The birth certificate was marked by two tiny baby footprints in black ink, showing a left foot and a right.

"Those prints would match yours," said Tyrrell gently. "My dear, you were born more than sixty years ago. Evidently in California, as it says. Your mother can tell you the details, I'm sure."

"My mother. Then Sarah is my mother."

"Indeed she is. I'll see that you get back to her safely."

Cathy's eyes closed as she stood over the little table, and for a moment she looked faint.

Then she reached out, groped for her father and gave him a tighter hug than before.

Again he responded awkwardly.

Releasing him, she looked around. "I wonder where Maria's got to?"

"I must go to the cave," Tyrrell said suddenly, as if the question about Maria had reminded him of something. "It will be safer for you if you come with me, rather than waiting here."

"Safer?"

"The Deep Canyon is a dangerous place to visit, girl. You have been lucky, so far. And when you were a child, you were well protected. Your baby sister—was not so fortunate. And for that your mother blamed me." His voice had dropped to a kind of whisper. "Come with me. If your companion is important to you—perhaps we can still help her as well."

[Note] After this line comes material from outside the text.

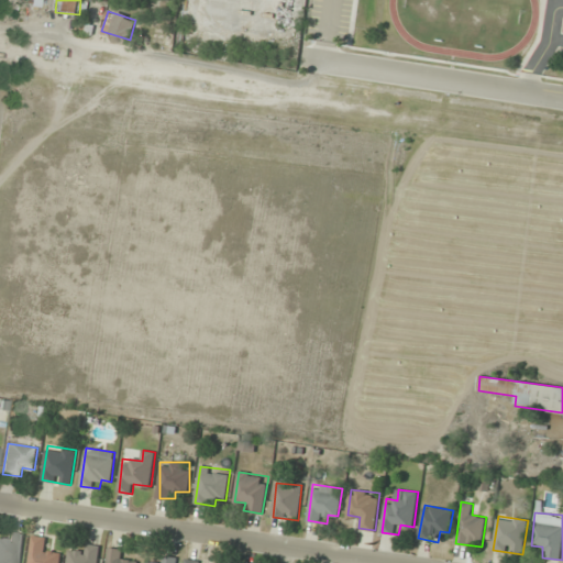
[(4,541),(0,540),(0,562),(20,562),(23,534),(6,532),(4,541)]
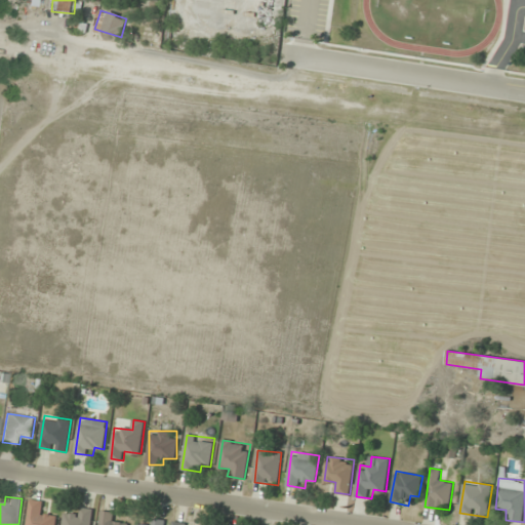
[(56,524),(58,515),(43,513),(45,502),(30,500),(27,524),(56,524)]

"Help her? What's the matter?"

"Come with me. Now."

On reaching the entrance to the work-cave, Cathy paused just inside. "I remember this place," she whispered. "It's where you worked. My mother would tell me: 'Daddy's working.' And I would come to the doorway and look in here—at the darkness."

"I still work here, daughter." Tyrrell stood with his head turned slightly, listening carefully. "Your companion is not here now." He turned on the lights.

"What do you work on, Father?"

"On the lifeblood of our planet, my dear. On life and death. On the ways that the two can come together. You see, neither can exist without the other."

"Father? What's happened to you?" Here in the cave's harsh electric lights, she could see how the old man's face showed scars. What must once have been hideous burn marks had healed and softened with time, leaving little more than a suggestion of what must once have been disaster.

"What are those scars?" Cathy repeated. "I don't remember them."

'Someone attempted to kill me." Her father turned from his workbench to answer tersely. "Actually, they wanted to burn me to death."

His look softened when he saw his daughter's reaction.

"It doesn't matter now," he assured her. "They failed. And that was a long time ago. Here, here are the rocks I work on. Not the silly things I carve from ordinary stone, for Brainard to sell. I gave up most of that sort of work a long time ago."

Tyrrell broke off, listening. He looked at Cathy, and his face grew worried. Moments passed before she could hear what he heard, approaching voices, sounding like those of two women and a man.